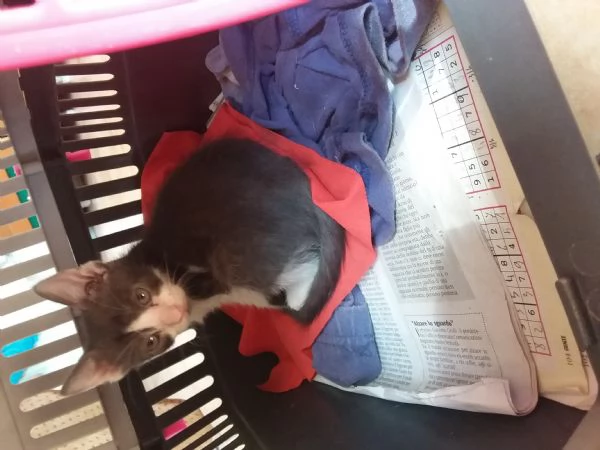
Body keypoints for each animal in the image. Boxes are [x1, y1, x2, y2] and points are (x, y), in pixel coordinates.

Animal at [34, 138, 346, 395]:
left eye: (141, 295)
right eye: (150, 342)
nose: (176, 312)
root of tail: (306, 194)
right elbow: (258, 297)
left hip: (235, 251)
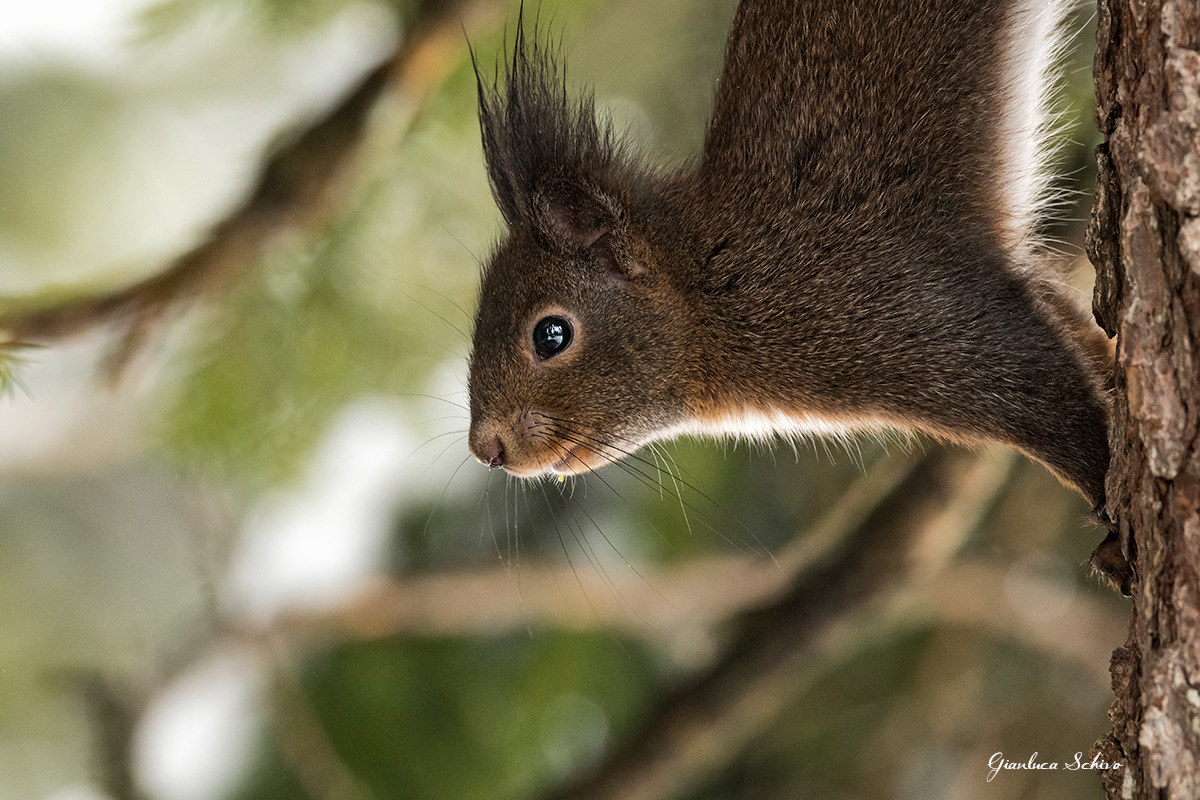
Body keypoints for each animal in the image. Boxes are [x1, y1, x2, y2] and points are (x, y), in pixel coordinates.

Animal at [465, 0, 1130, 592]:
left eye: (551, 334)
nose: (486, 449)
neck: (711, 290)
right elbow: (1077, 334)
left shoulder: (900, 307)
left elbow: (1048, 393)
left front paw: (1112, 512)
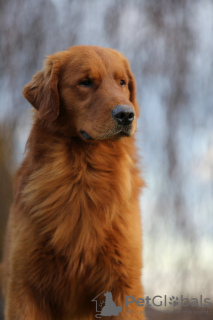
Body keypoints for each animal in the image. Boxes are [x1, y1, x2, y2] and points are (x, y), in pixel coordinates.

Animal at [0, 45, 146, 320]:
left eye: (122, 82)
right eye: (85, 82)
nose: (126, 114)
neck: (82, 175)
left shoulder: (123, 283)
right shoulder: (25, 287)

+ + + +

**WHAT IS NEEDED:**
Where a line in the records above contains the string "shoulder", return that line.

**WORKED SOLUTION:**
left shoulder: (900, 307)
left shoulder: (123, 283)
right shoulder: (25, 287)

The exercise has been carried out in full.